====== Records for the task

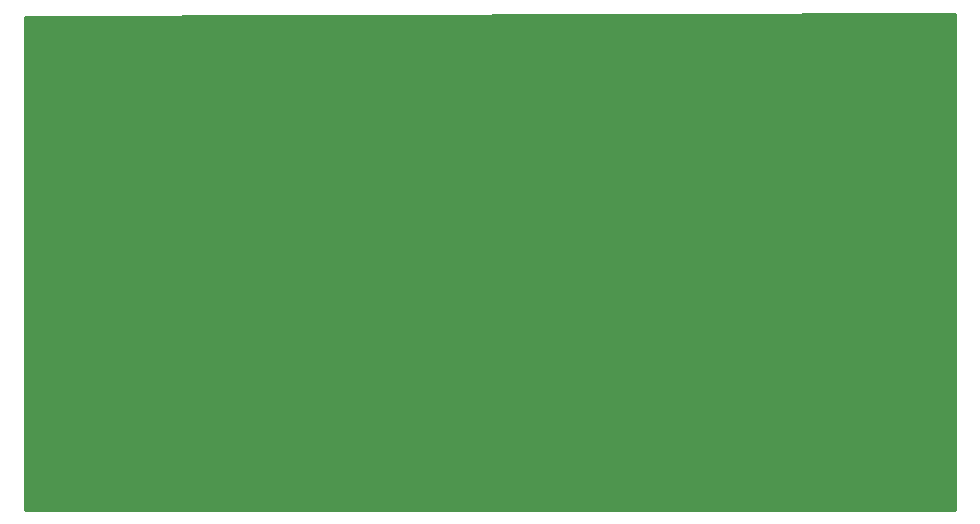
<source format=gbr>
%TF.GenerationSoftware,KiCad,Pcbnew,5.1.8-db9833491~88~ubuntu18.04.1*%
%TF.CreationDate,2020-12-01T05:37:15+01:00*%
%TF.ProjectId,esp32_gateway,65737033-325f-4676-9174-657761792e6b,rev?*%
%TF.SameCoordinates,Original*%
%TF.FileFunction,Profile,NP*%
%FSLAX46Y46*%
G04 Gerber Fmt 4.6, Leading zero omitted, Abs format (unit mm)*
G04 Created by KiCad (PCBNEW 5.1.8-db9833491~88~ubuntu18.04.1) date 2020-12-01 05:37:15*
%MOMM*%
%LPD*%
G01*
G04 APERTURE LIST*
%ADD10C,0.254000*%
%ADD11C,0.100000*%
G04 APERTURE END LIST*
D10*
X153873000Y-112373000D02*
X75127000Y-112373000D01*
X75127000Y-70626598D01*
X153873000Y-70377402D01*
X153873000Y-112373000D01*
D11*
G36*
X153873000Y-112373000D02*
G01*
X75127000Y-112373000D01*
X75127000Y-70626598D01*
X153873000Y-70377402D01*
X153873000Y-112373000D01*
G37*
M02*

</source>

============

_Aim of the task_:
Could the listing above be printed again in full, with every picture omitted?

_Response area_:
<source format=gbr>
%TF.GenerationSoftware,KiCad,Pcbnew,5.1.8-db9833491~88~ubuntu18.04.1*%
%TF.CreationDate,2020-12-01T05:37:15+01:00*%
%TF.ProjectId,esp32_gateway,65737033-325f-4676-9174-657761792e6b,rev?*%
%TF.SameCoordinates,Original*%
%TF.FileFunction,Profile,NP*%
%FSLAX46Y46*%
G04 Gerber Fmt 4.6, Leading zero omitted, Abs format (unit mm)*
G04 Created by KiCad (PCBNEW 5.1.8-db9833491~88~ubuntu18.04.1) date 2020-12-01 05:37:15*
%MOMM*%
%LPD*%
G01*
G04 APERTURE LIST*
%ADD10C,0.254000*%
%ADD11C,0.100000*%
G04 APERTURE END LIST*
D10*
X153873000Y-112373000D02*
X75127000Y-112373000D01*
X75127000Y-70626598D01*
X153873000Y-70377402D01*
X153873000Y-112373000D01*
D11*
G36*
X153873000Y-112373000D02*
G01*
X75127000Y-112373000D01*
X75127000Y-70626598D01*
X153873000Y-70377402D01*
X153873000Y-112373000D01*
G37*
M02*

</source>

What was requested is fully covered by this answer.